------ Data for processing

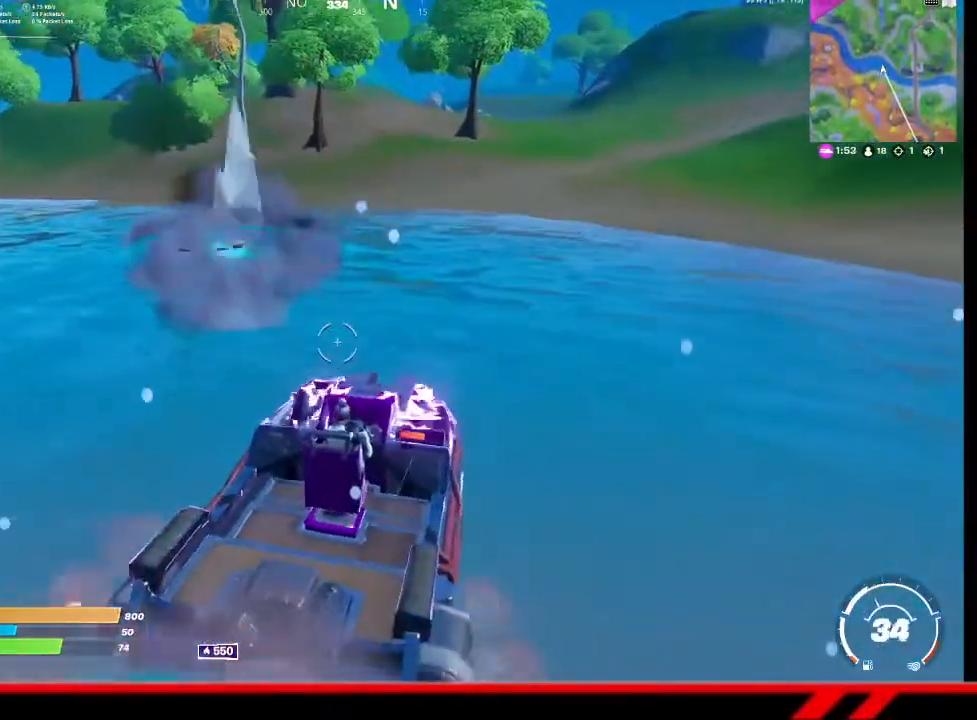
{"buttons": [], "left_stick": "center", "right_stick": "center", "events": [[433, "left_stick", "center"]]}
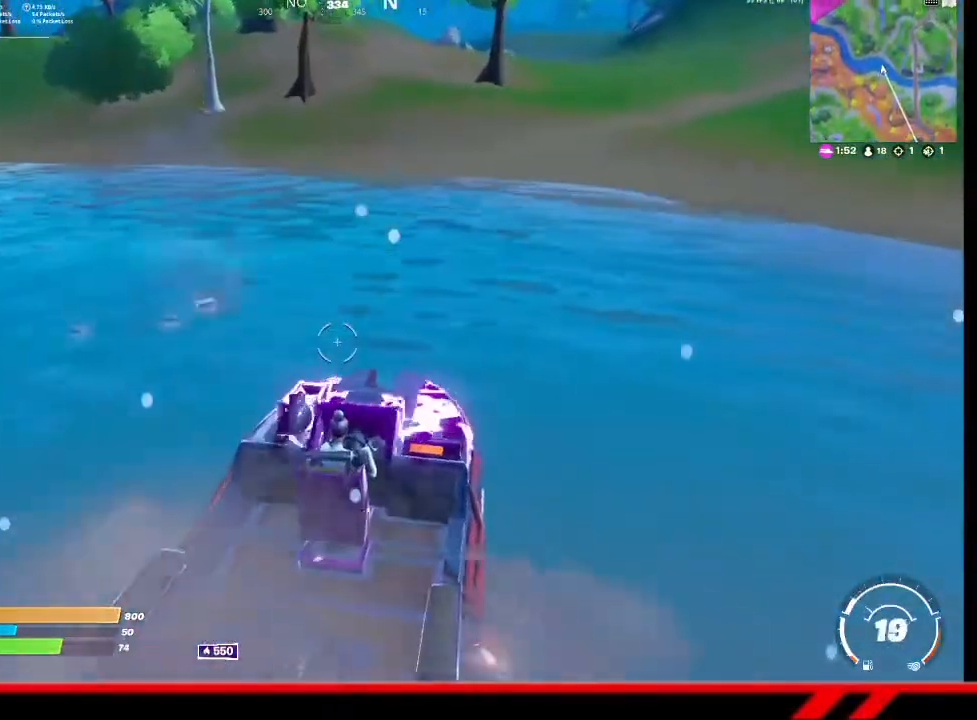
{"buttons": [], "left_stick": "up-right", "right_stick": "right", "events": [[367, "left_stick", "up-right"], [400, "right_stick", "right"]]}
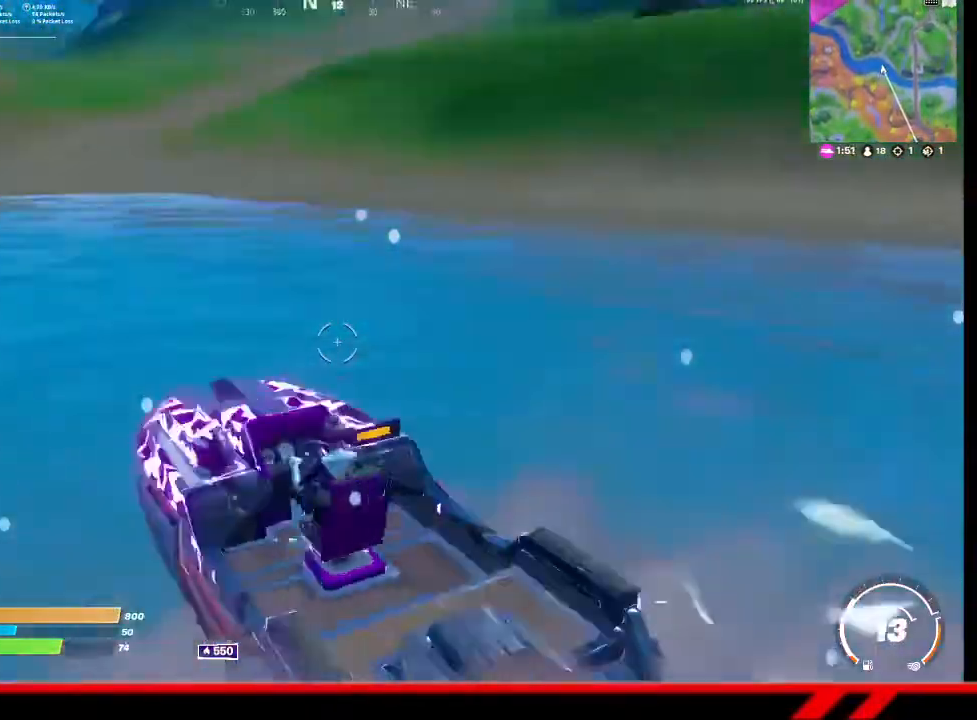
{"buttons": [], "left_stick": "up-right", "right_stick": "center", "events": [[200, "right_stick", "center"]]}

------------
------ Data for processing

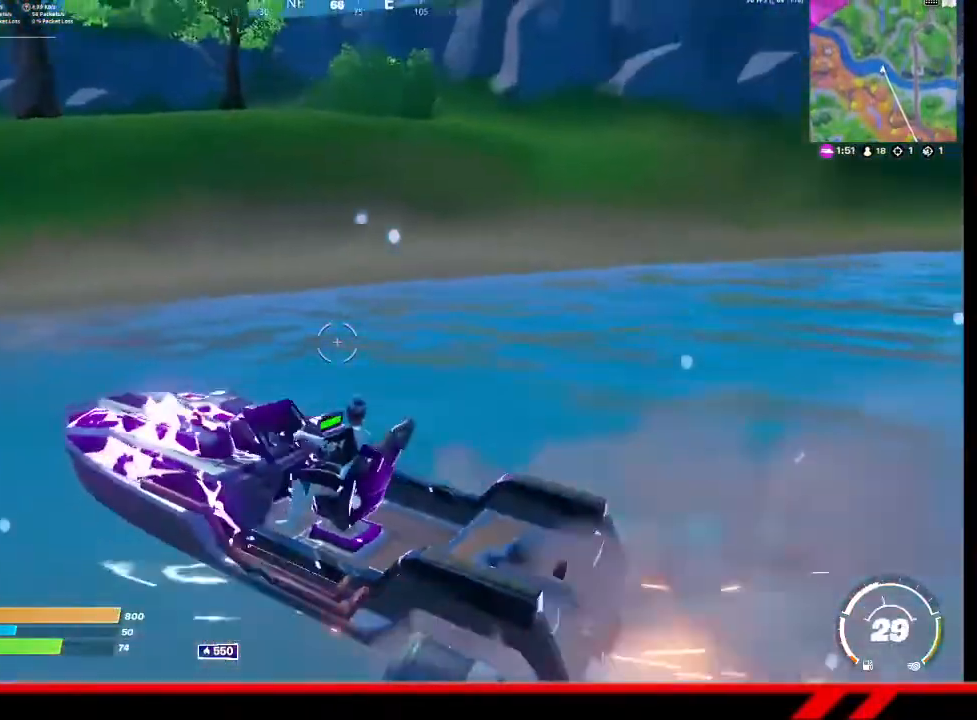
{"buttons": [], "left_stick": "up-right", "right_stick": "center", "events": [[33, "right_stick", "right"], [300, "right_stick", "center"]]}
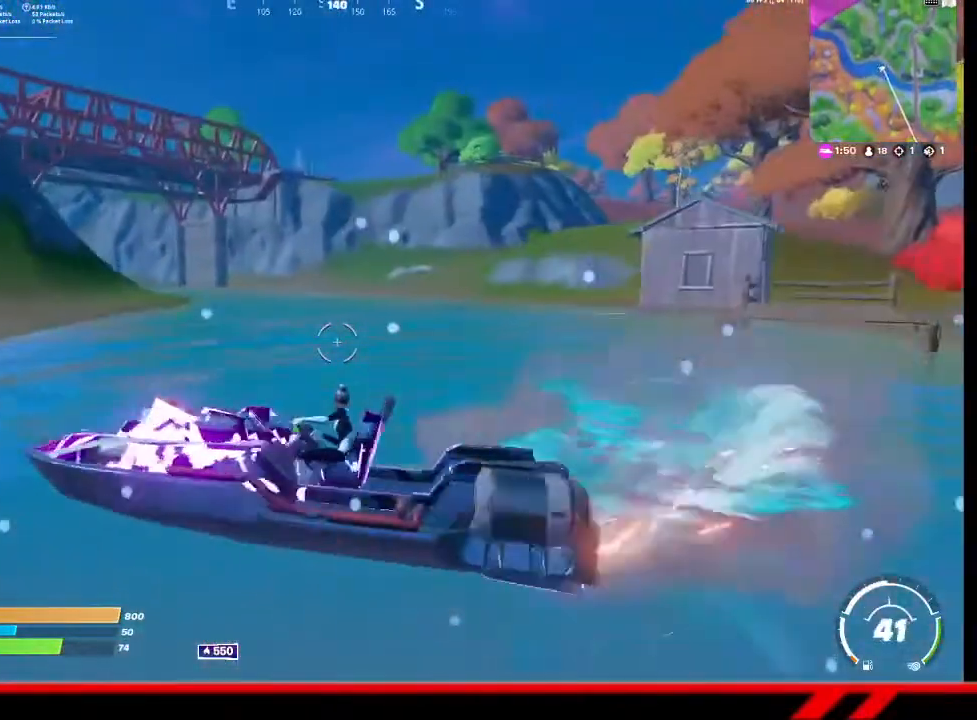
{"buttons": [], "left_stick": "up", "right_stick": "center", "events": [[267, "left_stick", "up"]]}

------------

### [Task item]
Each line above that has the word "center" must be copied.

### [Answer to this problem]
{"buttons": [], "left_stick": "center", "right_stick": "center", "events": [[433, "left_stick", "center"]]}
{"buttons": [], "left_stick": "up-right", "right_stick": "center", "events": [[200, "right_stick", "center"]]}
{"buttons": [], "left_stick": "up-right", "right_stick": "center", "events": [[33, "right_stick", "right"], [300, "right_stick", "center"]]}
{"buttons": [], "left_stick": "up", "right_stick": "center", "events": [[267, "left_stick", "up"]]}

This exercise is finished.